(Exercise description)
Scan the listing below for lines with "contrib" in them. Give their number and nothing more.

(Records for the exercise)

◇ ◇ ◇ ◇ ◇

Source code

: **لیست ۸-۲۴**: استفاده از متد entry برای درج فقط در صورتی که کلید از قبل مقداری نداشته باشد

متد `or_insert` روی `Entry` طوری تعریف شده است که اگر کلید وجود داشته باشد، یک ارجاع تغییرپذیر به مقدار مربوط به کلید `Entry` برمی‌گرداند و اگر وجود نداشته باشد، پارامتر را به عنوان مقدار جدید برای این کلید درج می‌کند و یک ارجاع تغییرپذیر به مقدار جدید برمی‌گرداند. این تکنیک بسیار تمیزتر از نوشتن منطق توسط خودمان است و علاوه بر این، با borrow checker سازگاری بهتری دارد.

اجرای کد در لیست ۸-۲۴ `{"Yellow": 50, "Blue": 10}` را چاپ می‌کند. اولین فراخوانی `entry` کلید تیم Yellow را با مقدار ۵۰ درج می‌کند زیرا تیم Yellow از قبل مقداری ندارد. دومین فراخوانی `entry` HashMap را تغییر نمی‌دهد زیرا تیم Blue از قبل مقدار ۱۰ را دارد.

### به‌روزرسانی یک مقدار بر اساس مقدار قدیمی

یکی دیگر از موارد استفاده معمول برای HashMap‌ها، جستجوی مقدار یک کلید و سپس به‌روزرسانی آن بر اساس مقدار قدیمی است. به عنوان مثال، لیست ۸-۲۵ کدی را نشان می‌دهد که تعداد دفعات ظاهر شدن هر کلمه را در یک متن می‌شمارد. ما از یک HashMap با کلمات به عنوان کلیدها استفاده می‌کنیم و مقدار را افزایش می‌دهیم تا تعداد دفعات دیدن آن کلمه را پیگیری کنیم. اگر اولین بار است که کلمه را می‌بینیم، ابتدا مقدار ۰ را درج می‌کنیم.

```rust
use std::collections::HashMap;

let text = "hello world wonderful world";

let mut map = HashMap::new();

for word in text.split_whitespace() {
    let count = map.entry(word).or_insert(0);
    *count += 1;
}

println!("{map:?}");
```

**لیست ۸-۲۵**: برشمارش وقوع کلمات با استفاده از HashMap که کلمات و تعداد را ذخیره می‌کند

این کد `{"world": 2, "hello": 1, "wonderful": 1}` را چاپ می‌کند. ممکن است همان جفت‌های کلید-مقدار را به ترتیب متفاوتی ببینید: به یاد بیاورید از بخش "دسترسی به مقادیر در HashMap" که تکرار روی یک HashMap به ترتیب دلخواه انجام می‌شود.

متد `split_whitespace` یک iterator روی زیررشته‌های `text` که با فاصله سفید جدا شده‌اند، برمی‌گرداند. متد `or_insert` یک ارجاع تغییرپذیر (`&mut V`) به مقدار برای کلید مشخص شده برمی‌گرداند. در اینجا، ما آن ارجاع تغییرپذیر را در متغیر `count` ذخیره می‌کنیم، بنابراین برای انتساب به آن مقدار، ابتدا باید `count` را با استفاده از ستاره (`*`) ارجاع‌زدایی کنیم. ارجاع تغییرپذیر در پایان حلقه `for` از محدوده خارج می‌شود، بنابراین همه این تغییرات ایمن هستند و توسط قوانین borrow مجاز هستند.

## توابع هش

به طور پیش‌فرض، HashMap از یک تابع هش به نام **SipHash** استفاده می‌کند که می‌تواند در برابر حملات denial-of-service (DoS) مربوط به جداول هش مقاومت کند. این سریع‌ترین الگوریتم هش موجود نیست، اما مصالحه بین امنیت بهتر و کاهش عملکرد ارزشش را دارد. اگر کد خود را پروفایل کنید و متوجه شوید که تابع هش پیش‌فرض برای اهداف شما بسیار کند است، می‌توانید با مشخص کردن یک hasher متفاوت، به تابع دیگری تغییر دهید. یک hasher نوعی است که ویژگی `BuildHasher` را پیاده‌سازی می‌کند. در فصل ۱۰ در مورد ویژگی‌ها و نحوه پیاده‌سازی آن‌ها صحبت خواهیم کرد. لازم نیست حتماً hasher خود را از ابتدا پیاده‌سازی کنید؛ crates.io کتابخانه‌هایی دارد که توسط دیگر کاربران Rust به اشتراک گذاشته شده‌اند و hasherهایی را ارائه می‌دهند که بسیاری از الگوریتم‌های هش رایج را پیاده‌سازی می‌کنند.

◇ ◇ ◇ ◇ ◇

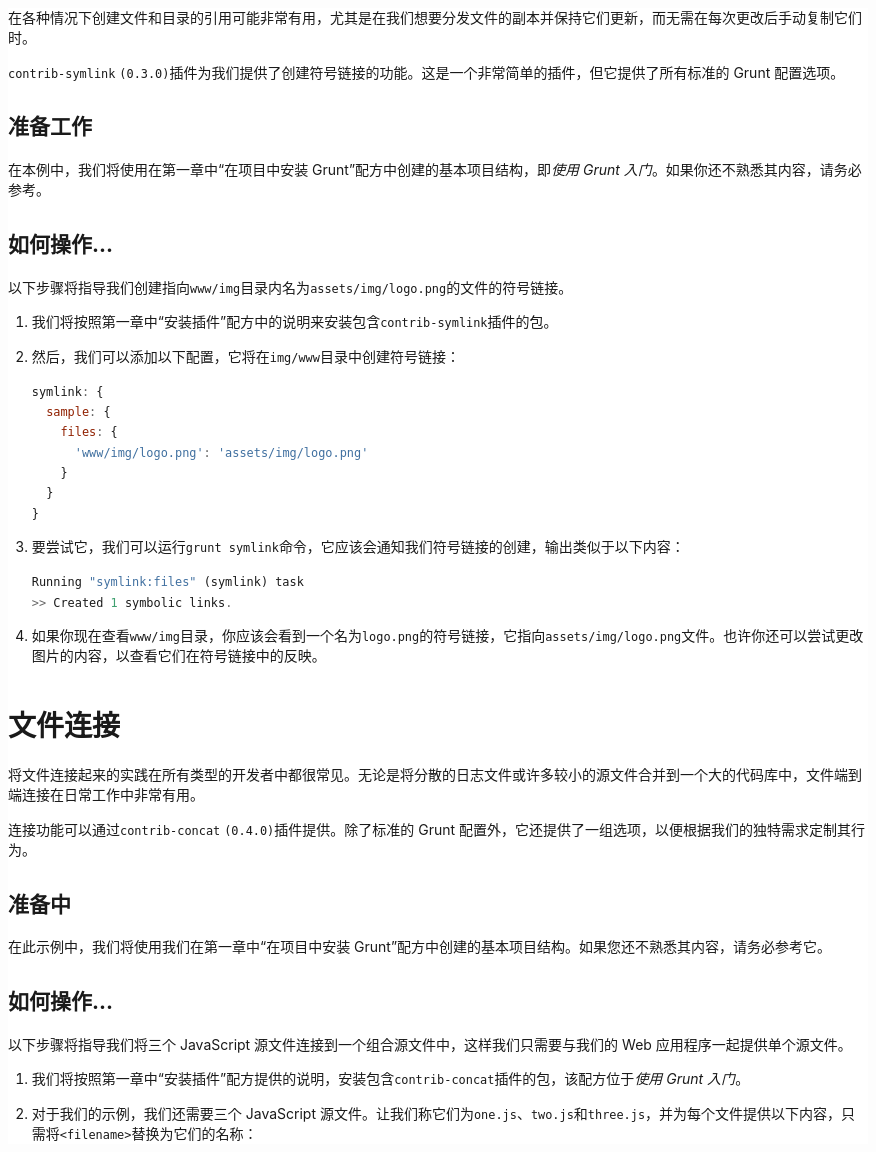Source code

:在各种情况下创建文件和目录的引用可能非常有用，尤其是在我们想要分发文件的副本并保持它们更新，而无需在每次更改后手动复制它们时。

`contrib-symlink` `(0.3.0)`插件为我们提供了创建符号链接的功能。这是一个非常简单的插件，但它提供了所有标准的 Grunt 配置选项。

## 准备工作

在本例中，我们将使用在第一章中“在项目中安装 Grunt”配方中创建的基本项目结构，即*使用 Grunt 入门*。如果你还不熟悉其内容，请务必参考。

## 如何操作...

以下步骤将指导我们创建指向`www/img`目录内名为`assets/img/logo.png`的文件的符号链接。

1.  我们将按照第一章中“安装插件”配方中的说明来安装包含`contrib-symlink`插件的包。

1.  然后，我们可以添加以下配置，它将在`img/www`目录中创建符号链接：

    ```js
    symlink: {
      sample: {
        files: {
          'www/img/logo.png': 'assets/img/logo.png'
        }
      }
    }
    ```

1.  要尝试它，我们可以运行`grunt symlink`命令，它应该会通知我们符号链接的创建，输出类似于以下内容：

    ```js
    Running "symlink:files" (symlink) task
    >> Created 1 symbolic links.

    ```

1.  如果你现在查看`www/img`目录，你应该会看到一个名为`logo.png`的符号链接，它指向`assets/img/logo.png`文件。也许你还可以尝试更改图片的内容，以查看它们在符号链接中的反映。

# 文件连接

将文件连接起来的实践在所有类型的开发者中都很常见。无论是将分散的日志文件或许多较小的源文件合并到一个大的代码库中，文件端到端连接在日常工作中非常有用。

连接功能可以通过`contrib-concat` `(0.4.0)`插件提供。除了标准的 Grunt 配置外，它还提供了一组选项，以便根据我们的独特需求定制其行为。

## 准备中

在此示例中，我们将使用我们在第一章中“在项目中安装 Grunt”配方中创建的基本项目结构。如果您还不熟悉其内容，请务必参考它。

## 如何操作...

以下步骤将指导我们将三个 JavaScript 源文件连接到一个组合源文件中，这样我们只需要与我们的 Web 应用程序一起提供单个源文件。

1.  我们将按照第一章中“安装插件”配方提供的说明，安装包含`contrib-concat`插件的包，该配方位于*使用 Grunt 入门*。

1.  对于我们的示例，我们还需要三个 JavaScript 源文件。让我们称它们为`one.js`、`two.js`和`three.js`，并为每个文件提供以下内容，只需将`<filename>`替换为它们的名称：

◇ ◇ ◇ ◇ ◇

(Solution for this exercise)
4